Well I don't know what there USP is in world where OneDrive/Google Drive/iCloud exist. And there future plan is a focus on AI, so yeah, goodbye Dropbox is my guess

[–] GamingChairModel@lemmy.world 22 points 3 weeks ago (2 children)

iCloud doesn't have Linux, Android, or Windows clients. It's basically a non-starter for file sharing between users not on an Apple platform.

I don't like the way Google Drive integrates into the OS file browsing on MacOS, and it doesn't support Linux officially. Plus it does weird stuff with the Google Photos files, which count against your space but aren't visible in the file system.

OneDrive doesn't support Linux either.

I just wish Dropbox had a competitive pricing tier somewhere below their 2TB for $12/month. I'd 100% be using them at $5/month for like 250 GB.

[–] farcaller@fstab.sh 14 points 3 weeks ago (1 children)

Technically, it does have a windows client. It's just in various states of being broken.

[–] Reverendender@sh.itjust.works 4 points 3 weeks ago (1 children)
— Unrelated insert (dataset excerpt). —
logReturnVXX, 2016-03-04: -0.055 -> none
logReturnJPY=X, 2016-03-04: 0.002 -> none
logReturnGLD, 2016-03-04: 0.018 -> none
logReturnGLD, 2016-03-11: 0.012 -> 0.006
The web interface also works just fine

[–] GamingChairModel@lemmy.world 3 points 3 weeks ago (1 children)
[–] Reverendender@sh.itjust.works 2 points 3 weeks ago (1 children)
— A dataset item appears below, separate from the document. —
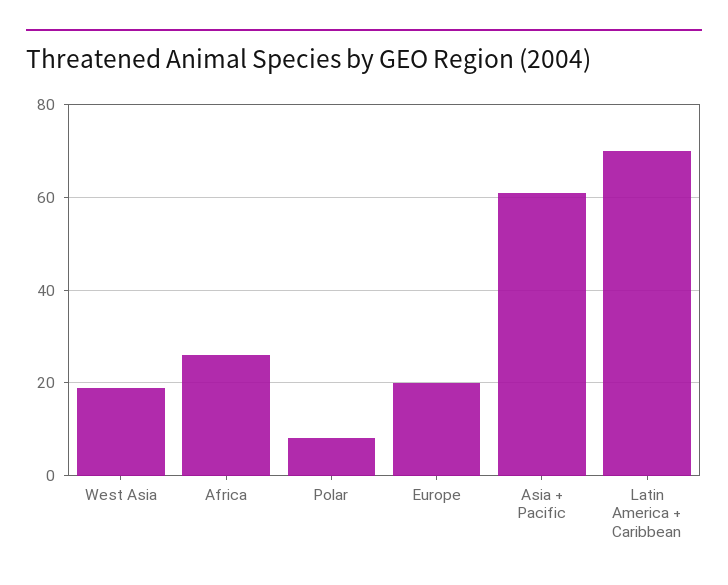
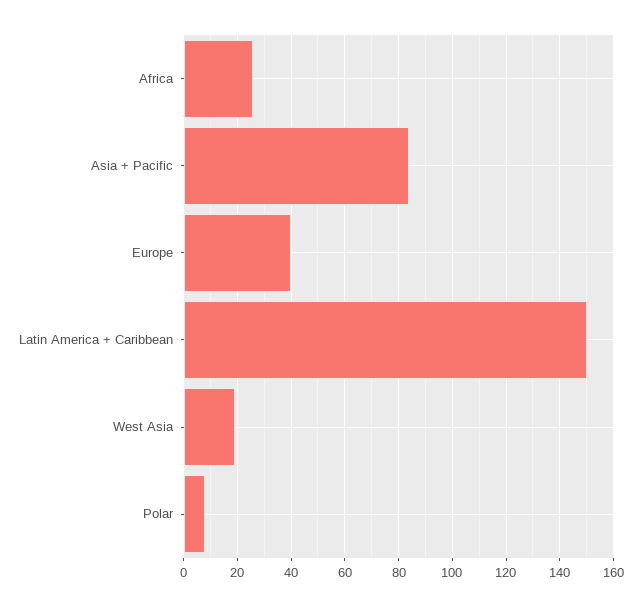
Europe: 20 -> 40
Asia + Pacific: 60 -> 85
Latin America + Caribbean: 70 -> 150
I would need to know more about your use case

[–] GamingChairModel@lemmy.world 1 points 3 weeks ago (2 children)

I just mean does it keep offline copies of the most recently synced versions, when you're not connected to the internet? And does it propagate local changes whenever you're back online?

Dropbox does that seamlessly on Linux and Mac (I don't have Windows). It's not just transferring files to and from a place in the cloud, but a seamless sync of a local folder whenever you're online, with access and use while you're offline.

[–] Reverendender@sh.itjust.works 1 points 3 weeks ago

Gotcha. I don’t know, I never tried. I’m curious now and will investigate.

[–] farcaller@fstab.sh 1 points 3 weeks ago

The windows client does, yes. But I’ve found that to be fragile on occasions.

[–] LunarLoony@lemmy.sdf.org 1 points 3 weeks ago

They used to! I actually got the 1TB plan the same year they phased it out. Good timing on my part there. Waste of £70 or whatever it was.

[–] floofloof@lemmy.ca 12 points 3 weeks ago* (last edited 3 weeks ago)

Dropbox is better value and faster, in my experience, than these others. And when it backs up photos, it doesn't hold them hostage on its servers so you have to keep paying or you lose access to them, unlike Google at least. Nor does it try to trick you into saving files to it when you don't want to, so you fill up your quotas and end up paying more, like OneDrive. I still think Dropbox is the best of the bunch. It will be a shame to see it go to shit.

[–] I_Miss_Daniel@lemmy.world 5 points 3 weeks ago

Lan sync is their only killer feature.